An MCP Tool Response Just Accessed localhost
Client-side SSRF in MCP happens when a tool response contains internal URLs (like 127.0.0.1 or cloud metadata endpoints), tricking your AI agent into accessing services on your private network.
Client-side Server-Side Request Forgery (SSRF) is an MCP attack where tool responses include references to private IP addresses or internal endpoints, causing your AI agent to make follow-up requests to your internal network infrastructure.

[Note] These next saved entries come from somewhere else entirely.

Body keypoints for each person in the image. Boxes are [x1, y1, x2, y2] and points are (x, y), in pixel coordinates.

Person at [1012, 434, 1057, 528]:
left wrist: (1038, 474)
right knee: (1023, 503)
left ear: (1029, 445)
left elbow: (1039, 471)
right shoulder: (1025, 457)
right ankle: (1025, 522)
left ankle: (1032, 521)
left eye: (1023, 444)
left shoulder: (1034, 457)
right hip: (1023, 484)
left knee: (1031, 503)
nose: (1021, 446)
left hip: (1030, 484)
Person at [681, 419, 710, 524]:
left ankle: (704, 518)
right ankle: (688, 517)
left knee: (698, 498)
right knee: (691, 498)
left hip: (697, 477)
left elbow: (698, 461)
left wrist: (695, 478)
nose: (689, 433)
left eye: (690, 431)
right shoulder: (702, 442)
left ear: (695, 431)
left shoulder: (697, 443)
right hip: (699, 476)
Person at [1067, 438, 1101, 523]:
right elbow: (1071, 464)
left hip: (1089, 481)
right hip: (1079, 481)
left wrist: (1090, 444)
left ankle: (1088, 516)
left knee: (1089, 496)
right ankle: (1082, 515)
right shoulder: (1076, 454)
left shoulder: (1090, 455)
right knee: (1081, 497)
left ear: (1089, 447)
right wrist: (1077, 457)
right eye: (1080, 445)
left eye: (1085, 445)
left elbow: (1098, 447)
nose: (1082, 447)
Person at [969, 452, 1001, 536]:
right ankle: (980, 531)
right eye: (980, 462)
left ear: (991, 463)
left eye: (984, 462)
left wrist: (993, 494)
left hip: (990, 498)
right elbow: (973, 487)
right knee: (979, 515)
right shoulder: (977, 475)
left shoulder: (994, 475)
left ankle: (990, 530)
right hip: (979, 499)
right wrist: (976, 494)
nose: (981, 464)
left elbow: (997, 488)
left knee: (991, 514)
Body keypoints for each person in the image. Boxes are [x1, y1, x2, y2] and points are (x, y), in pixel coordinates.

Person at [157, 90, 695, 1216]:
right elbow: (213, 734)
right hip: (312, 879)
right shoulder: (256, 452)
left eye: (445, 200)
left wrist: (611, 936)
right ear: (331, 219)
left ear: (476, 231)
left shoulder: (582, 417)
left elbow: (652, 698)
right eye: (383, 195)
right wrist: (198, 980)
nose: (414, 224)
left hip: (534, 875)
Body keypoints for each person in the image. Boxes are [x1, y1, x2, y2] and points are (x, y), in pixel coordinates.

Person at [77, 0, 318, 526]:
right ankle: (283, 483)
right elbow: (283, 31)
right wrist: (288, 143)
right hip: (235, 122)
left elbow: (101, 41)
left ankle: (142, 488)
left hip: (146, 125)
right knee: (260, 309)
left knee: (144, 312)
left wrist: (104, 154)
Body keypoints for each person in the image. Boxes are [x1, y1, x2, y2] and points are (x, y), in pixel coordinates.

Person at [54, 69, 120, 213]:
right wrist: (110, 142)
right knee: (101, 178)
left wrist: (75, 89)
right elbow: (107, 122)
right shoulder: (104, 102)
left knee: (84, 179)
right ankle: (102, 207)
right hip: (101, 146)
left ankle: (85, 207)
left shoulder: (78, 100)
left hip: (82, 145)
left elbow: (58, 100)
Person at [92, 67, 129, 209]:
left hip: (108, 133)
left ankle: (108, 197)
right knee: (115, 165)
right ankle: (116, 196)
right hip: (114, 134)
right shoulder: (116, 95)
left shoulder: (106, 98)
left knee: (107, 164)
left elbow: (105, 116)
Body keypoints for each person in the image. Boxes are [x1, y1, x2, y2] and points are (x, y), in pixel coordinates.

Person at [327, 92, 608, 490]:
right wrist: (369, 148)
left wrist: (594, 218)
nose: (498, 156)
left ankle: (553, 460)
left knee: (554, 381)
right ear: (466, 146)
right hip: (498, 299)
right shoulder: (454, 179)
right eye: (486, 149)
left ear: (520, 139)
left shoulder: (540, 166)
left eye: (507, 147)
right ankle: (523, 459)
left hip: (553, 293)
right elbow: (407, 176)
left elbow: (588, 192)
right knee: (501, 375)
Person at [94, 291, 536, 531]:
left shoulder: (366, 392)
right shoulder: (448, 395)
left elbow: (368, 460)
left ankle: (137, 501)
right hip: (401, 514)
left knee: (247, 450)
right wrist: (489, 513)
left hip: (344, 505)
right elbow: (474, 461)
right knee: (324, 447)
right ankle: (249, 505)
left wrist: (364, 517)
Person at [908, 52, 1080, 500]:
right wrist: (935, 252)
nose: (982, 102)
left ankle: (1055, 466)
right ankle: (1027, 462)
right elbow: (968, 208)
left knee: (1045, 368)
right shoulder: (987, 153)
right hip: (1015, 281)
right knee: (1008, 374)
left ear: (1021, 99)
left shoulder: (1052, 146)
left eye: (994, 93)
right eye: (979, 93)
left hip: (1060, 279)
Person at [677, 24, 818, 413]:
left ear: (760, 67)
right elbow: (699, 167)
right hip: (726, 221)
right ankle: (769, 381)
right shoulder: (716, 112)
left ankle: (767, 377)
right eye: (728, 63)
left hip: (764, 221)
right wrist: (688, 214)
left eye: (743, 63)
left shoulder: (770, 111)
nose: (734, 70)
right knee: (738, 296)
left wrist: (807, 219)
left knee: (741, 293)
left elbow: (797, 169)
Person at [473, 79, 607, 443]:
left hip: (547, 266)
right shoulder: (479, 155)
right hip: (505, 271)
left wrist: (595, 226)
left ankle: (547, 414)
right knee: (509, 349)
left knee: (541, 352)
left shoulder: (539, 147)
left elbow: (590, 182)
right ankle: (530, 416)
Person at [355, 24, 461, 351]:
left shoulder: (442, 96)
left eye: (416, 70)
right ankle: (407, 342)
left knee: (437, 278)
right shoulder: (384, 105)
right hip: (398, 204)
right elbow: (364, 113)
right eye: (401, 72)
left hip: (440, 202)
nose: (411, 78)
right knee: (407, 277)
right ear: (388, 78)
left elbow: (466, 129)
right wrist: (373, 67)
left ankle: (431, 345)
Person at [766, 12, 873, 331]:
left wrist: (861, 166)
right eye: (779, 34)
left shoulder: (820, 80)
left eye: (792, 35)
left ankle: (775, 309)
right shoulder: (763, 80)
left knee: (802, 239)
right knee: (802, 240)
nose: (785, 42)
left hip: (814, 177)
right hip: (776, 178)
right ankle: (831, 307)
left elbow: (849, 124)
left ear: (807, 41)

How client-side SSRF works in MCP
- 1.Your agent calls a tool on a remote MCP server
- 2.The tool response contains URLs pointing to internal addresses:
http://127.0.0.1:8080/admin,http://169.254.169.254/latest/meta-data/ - 3.Your agent, trying to be helpful, follows these URLs or uses them in subsequent requests
- 4.The attacker gains access to your internal services through your agent
Dangerous addresses to watch for
| Address | Risk |
|---|---|
127.0.0.1 / localhost | Local services, dev servers, databases |
10.x.x.x, 172.16-31.x.x, 192.168.x.x | Internal network services |
169.254.169.254 | Cloud metadata (AWS/GCP/Azure credentials) |
[::1] | IPv6 loopback |
The cloud metadata endpoint
The cloud metadata endpoint (169.254.169.254) deserves special attention. Accessing it can expose AWS IAM credentials (full access to your cloud account), GCP/Azure service account tokens, and instance metadata like network configuration and SSH keys. A single SSRF hit to this endpoint can compromise your entire cloud environment.
Defenses
Scan tool responses for private IP references before acting on them. Configure your agent to reject URLs pointing to private ranges. Use network policies to prevent your agent from accessing internal endpoints, and enable Phase 2 scanning to detect SSRF attempts in live responses.